[Page extract]:

It all seems so simple. Dr. Howard Mierzwiak (Tom Wilkenson) of the Lacuna corporation is smoothly assuring. When Joel asks if the procedure could cause brain damage, Dr. Mierzwiak cheerily assures him that “Technically, it is brain damage, about on a par with a night of heavy drinking.” All Joel has to do is bring everything from his apartment that reminds him of Clementine and dictate all of his memories of her into a tape recorder. Then Stan (Mark Ruffalo), the Lacuna technician, maps every part of the brain containing a memory of the formerly loved one. That night, while Joel is asleep, Stan will come in and, using the map, erase every memory of Clementine in Joel’s brain. Then Mary (Kirsten Dunst), Lacuna’s receptionist, mails out postcards to all of Joel’s friends asking them never to mention Clementine again, and it’s as though he never met her.

But erasing someone from the mind the mind is one thing; erasing someone from the heart is another. As Pascal told us, “The heart has its reasons that reason does not know.” Stan zaps the memories from Joel’s brain, while Joel, sound asleep under a helmet that looks like a stainless steel colander, realizes that he does not want to let Clementine go after all. There are memories he wants to keep. And then we are inside Joel’s brain (or were we there all along?), as he and Clementine race to find a place to hide, where the memories will be kept safe. Or are those new memories? And is that Clementine who is advising him on how to hold on to her or is it his memory of her?

Shot in a style that is both gritty and dreamy, the movie’s insinuatingly casual tone gently nudges the concepts along so that it almost begins to make more sense than real life. Of course Valentine’s Day would be Lacuna’s busiest time of year. And of course the technicians would be bored by erasing the memories that tear us apart, and so would spend their time getting high and looking through our stuff. And of course the best place to hide a memory you don’t want erased is….no, I’ll have to let you enjoy finding that one out for yourselves.

[Extracted entries]:

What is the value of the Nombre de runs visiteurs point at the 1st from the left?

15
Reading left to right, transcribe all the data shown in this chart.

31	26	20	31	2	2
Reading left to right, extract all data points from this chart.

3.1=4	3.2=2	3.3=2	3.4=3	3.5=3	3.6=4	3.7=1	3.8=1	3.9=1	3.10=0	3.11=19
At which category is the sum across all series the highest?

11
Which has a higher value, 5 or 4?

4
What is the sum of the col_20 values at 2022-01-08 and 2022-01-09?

[Explore the material]:
1) Answer these questions from the review, one line each:
(a) Which actor plays Stan?
(b) What job does Mary hold at Lacuna?
(c) According to the review, what would be Lacuna's busiest time of year?
2) Reproduce everything in the review from "But erasing someone" down to "memory of her?", substituting "sieve" for "colander".
3) List every actor named in parentheses in the review.

[Expected results]:
1)
(a) Mark Ruffalo
(b) Receptionist
(c) Valentine's Day

2)
But erasing someone from the mind the mind is one thing; erasing someone from the heart is another. As Pascal told us, “The heart has its reasons that reason does not know.” Stan zaps the memories from Joel’s brain, while Joel, sound asleep under a helmet that looks like a stainless steel sieve, realizes that he does not want to let Clementine go after all. There are memories he wants to keep. And then we are inside Joel’s brain (or were we there all along?), as he and Clementine race to find a place to hide, where the memories will be kept safe. Or are those new memories? And is that Clementine who is advising him on how to hold on to her or is it his memory of her?

3) Tom Wilkenson, Mark Ruffalo, Kirsten Dunst